Certification Survey Extra: How much of the data in Big Data is superfluous?
Certification Survey Extra is a series of periodic dispatches that give added insight into the findings of our most recent Certification Survey. These posts contain previously unpublished Certification Survey data.
It’s not for nothing that Big Data is noted for its bigness. Data visualization software company Domo, which issues an annual report about data generation and storage, projects that by next year there will be 1.7 MB of data created every second for every person on Earth. That’s roughly 12.8 billion MB (or 13.4 quadrillion bytes) of new data every second. That’s a lot of data.
That’s the total amount of new data that will be created per second, of course. Which means it’s not necessarily the amount of new data that will be collected and stored. And it’s almost certainly not the amount of new data that will be analyzed, and definitely not the amount of new data that will (someday) be reported in detail.
That all being the case, it’s interesting to ponder exactly how much data, out of all the data that IS collected and stored, could be considered helpful, useful, actionable, and so forth. Will every (literal) bit of the data we collect eventually, in some way, tell us something important? Or are data firms casting a wide net and hauling in a lot of stuff that, strictly speaking, no one is ever going to use for much of anything?
We decided to put the question to the certified Big Data professionals who participated in our recent Big Data Certification survey. How much of the data gathered and stored by companies that work with Big Data is ultimately superfluous? What percentage of Big Data, generally speaking, will never be put to and productive use?
Here’s what we learned:
Q: As a certified Big Data professional, what percentage of the data that most organizations and/or businesses collect and store would you estimate is never put to any productive use by those same organizations?
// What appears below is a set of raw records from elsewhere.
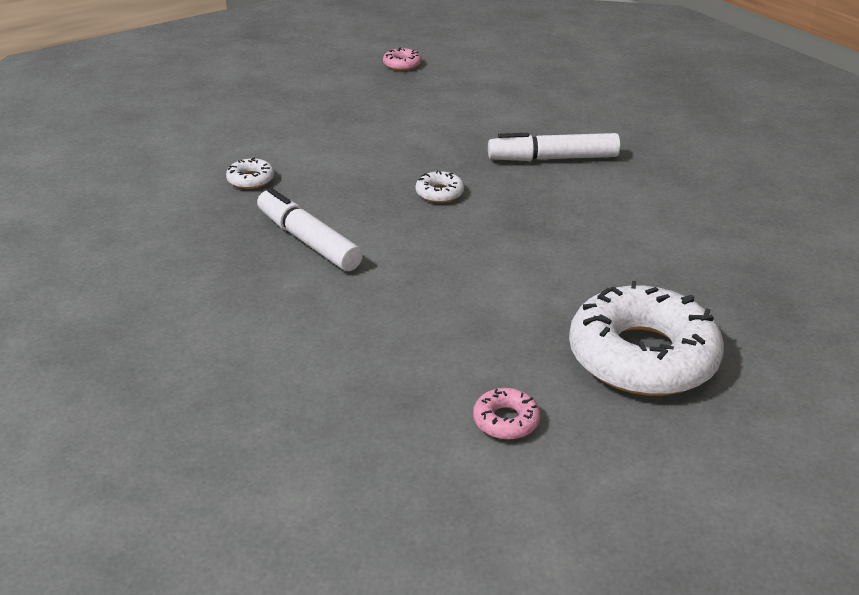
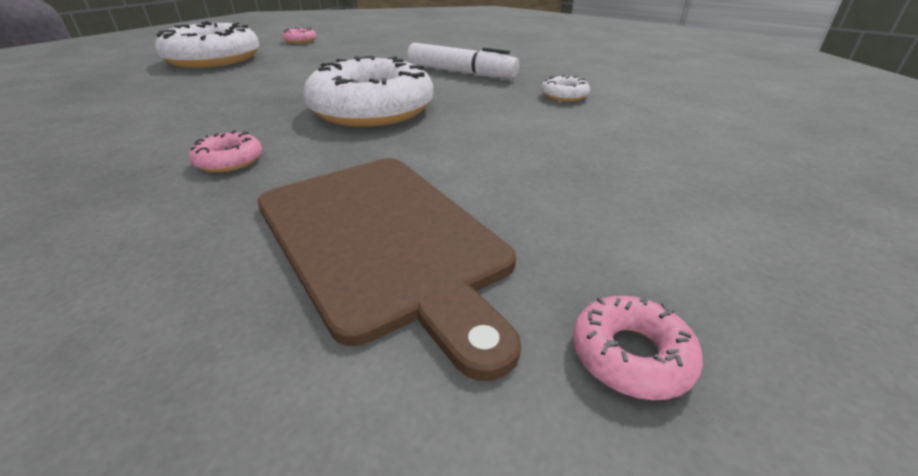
camera: 160 degrees right, 0 degrees up
white donut [416,171,464,203] -> white donut [303,55,433,127], size x2.42
white marker [488,133,620,161] -> pink donut [189,130,262,172]
none -> brown cutting board [258,158,521,381]

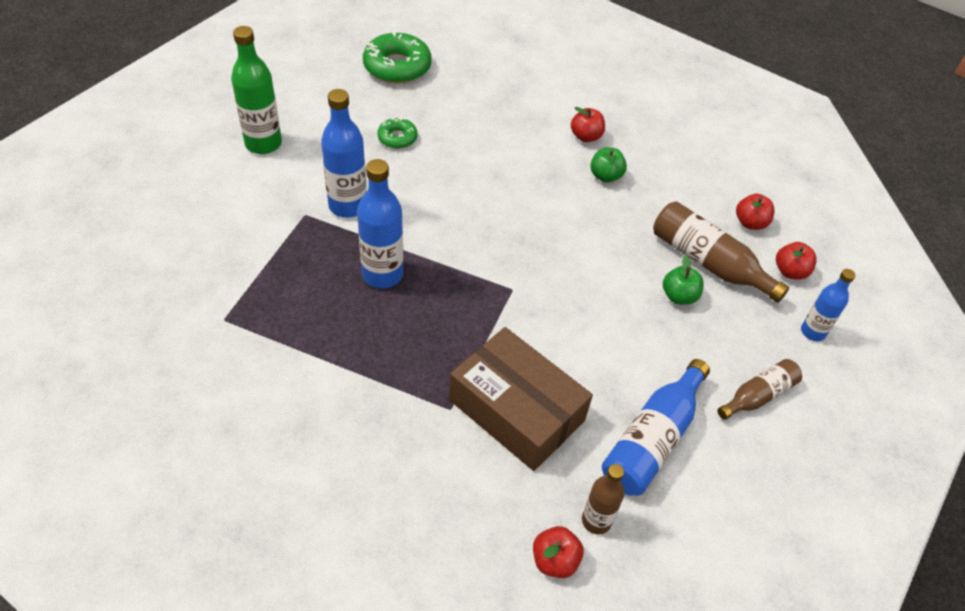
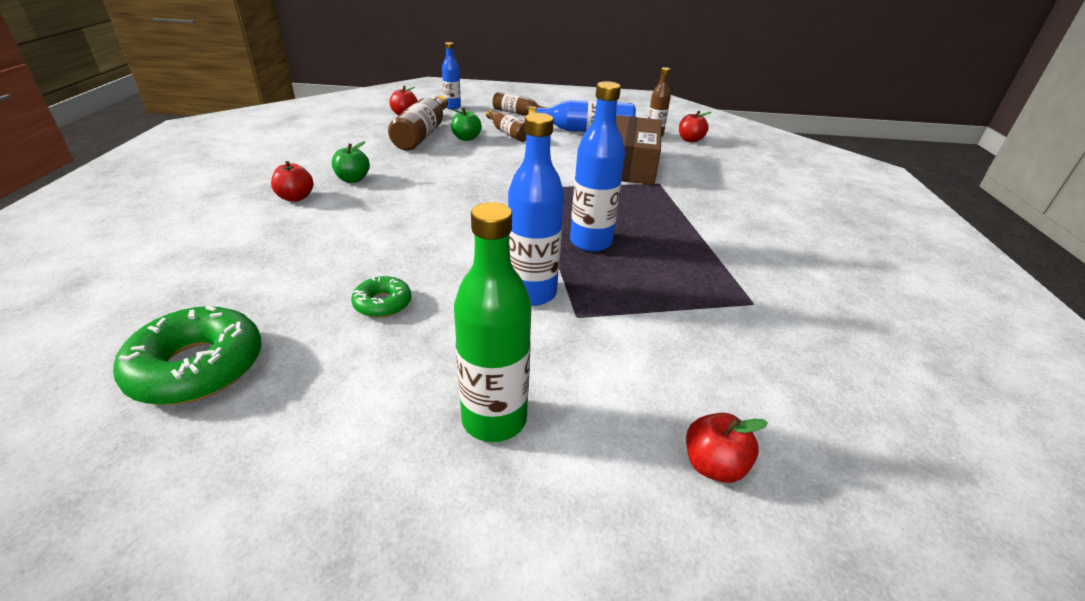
camera: 120 degrees left, 15 degrees down
red apple [736,194,775,230] -> red apple moved to [686,413,768,483]
none -> brown bottle [486,110,526,142]

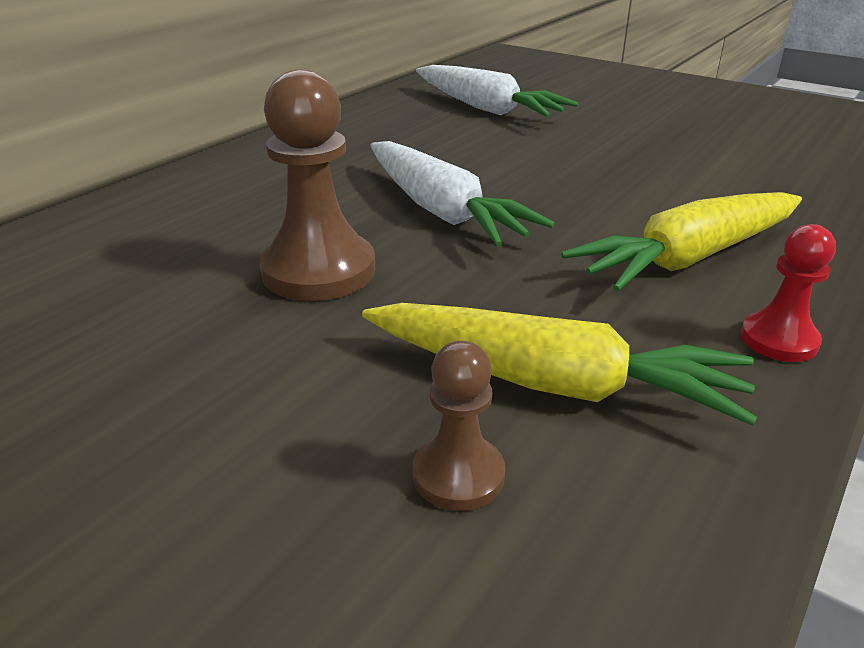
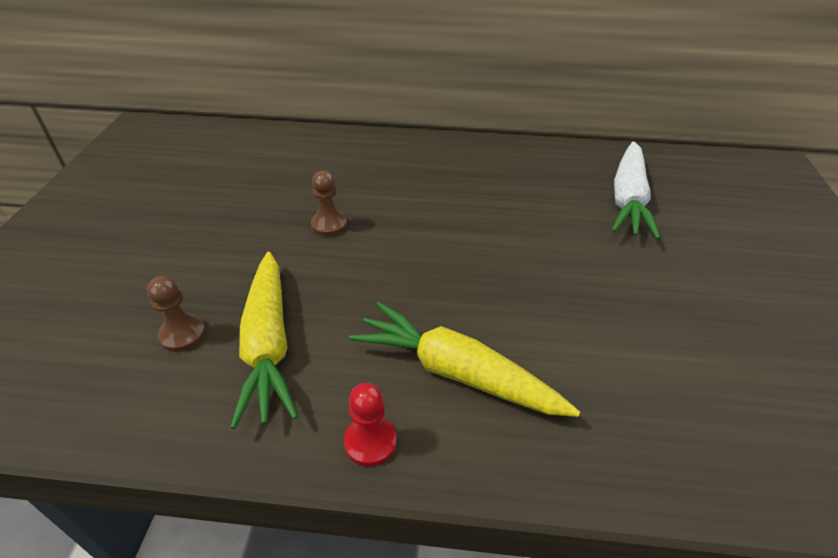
camera: 60 degrees right, 10 degrees up
brown pawn [260,70,375,301] -> brown pawn [311,171,347,236], size x0.55
white carrot [370,141,555,247] -> none

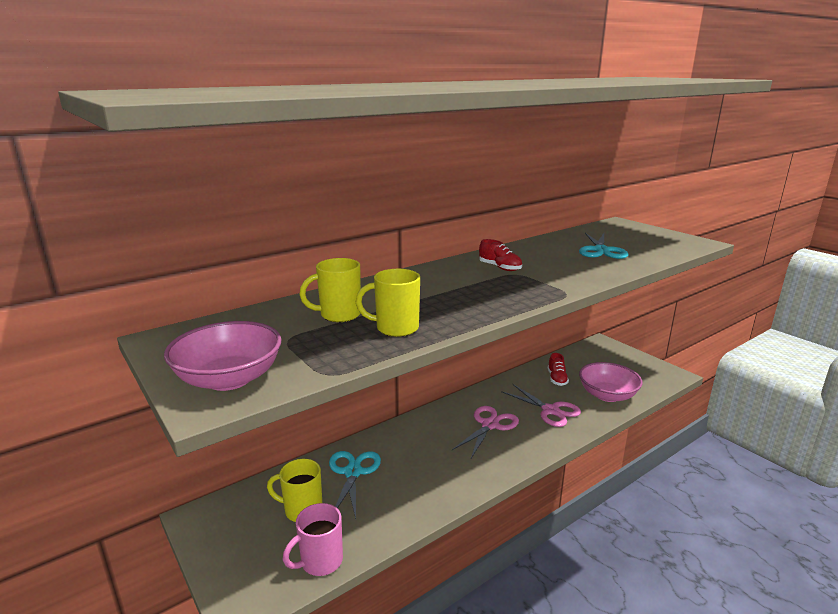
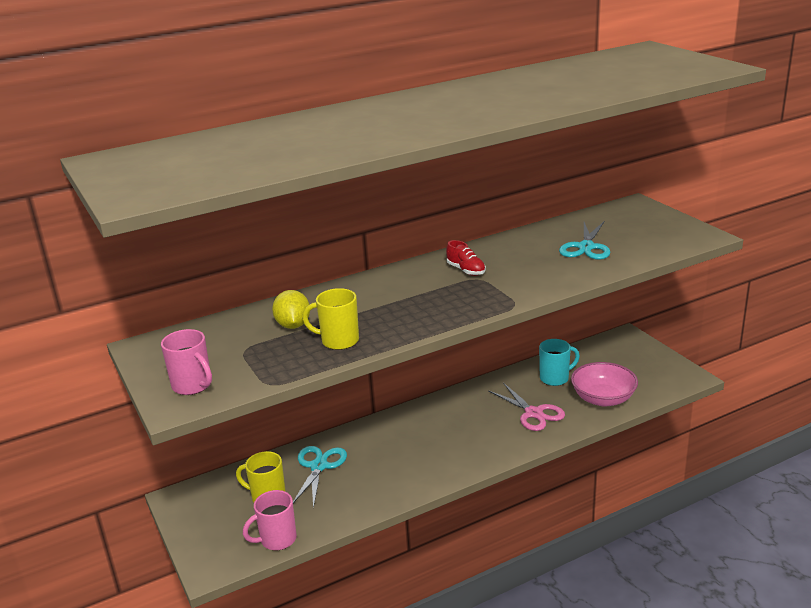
camera: 10 degrees right, 5 degrees up
pink bowl [164,321,281,391] -> pink mug [161,329,212,395]
yellow mug [299,258,361,322] -> yellow lemon [272,290,310,329]
pink scissors [452,406,519,458] -> none
red shoe [548,353,569,386] -> turquoise mug [539,339,580,386]

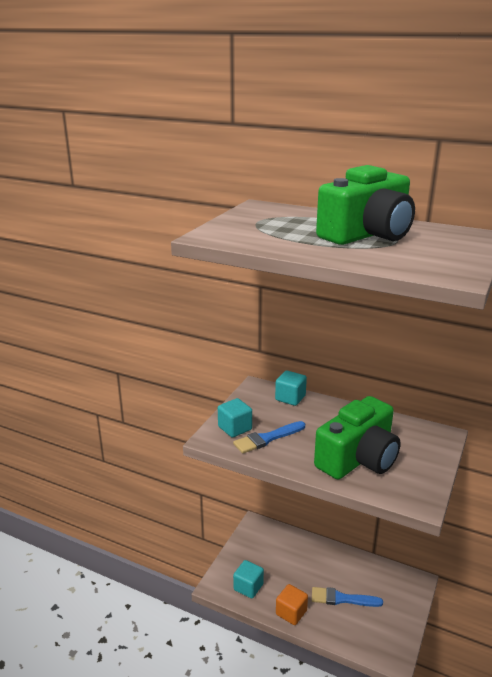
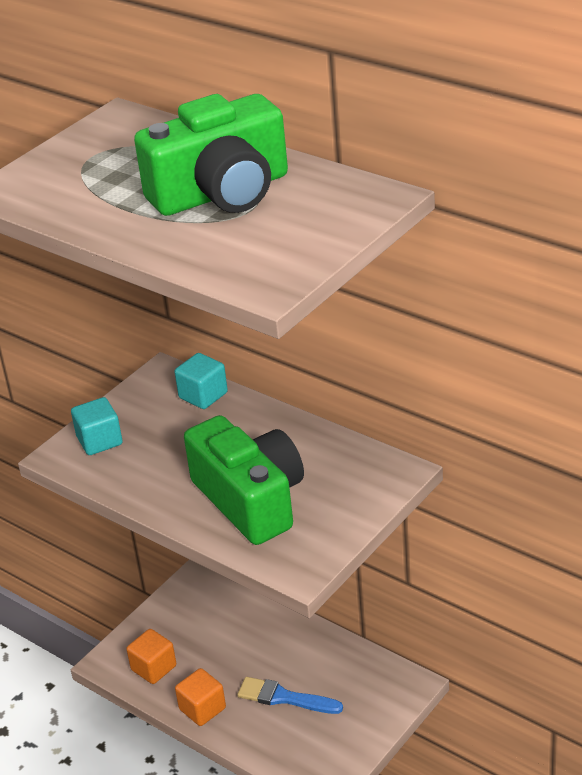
camera: 15 degrees right, 10 degrees up
blue brush [233,421,305,454] -> none
turquoise cube [233,560,264,598] -> orange cube [126,629,176,684]
green camera [314,396,401,479] -> green camera turned 90 degrees counterclockwise [184,415,304,545]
More than 90 percent of the data is never used — 8 percent
Between 80 and 90 percent of the data is never used — 20 percent
Between 70 and 79 percent of the data is never used — 24 percent
Between 60 and 69 percent of the data is never used — 8 percent
Between 50 and 59 percent of the data is never used — 16 percent
Between 40 and 49 percent of the data is never used — 8 percent
Between 30 and 39 percent of the data is never used — 12 percent
Between 20 and 29 percent of the data is never used — [No responses]
Between 10 and 19 percent of the data is never used — 4 percent
Less than 10 percent of the data is never used — [No responses]
You can tell at a glance that there are a variety of opinions. At least a small group of certified Big Data professionals point to almost every range along our spectrum.
On the other hand, there is a great deal of belief that a lot of the data in Big Data is more or less digital dead wood, taking up space but not good for much more than that. More than half of those surveyed, in fact, believe that 70 percent or more of the data in Big Data is essentially superfluous.
One reason for the high level of clutter is that organizations often don’t know what they want to know — or at least they don’t know everything that they want to know — when data is collected. A lot of what Big Data can reveal isn’t discovered until after the fact. You grab everything that’s available essentially knowing beforehand that you won’t gain something from all of it.
Maybe the next big advances in Big Data will provide some relief along those lines. The more that we study existing Big Data caches, the better we may be able to recognize (and avoid, in the future) certain types of information that we don’t really need to collect and store.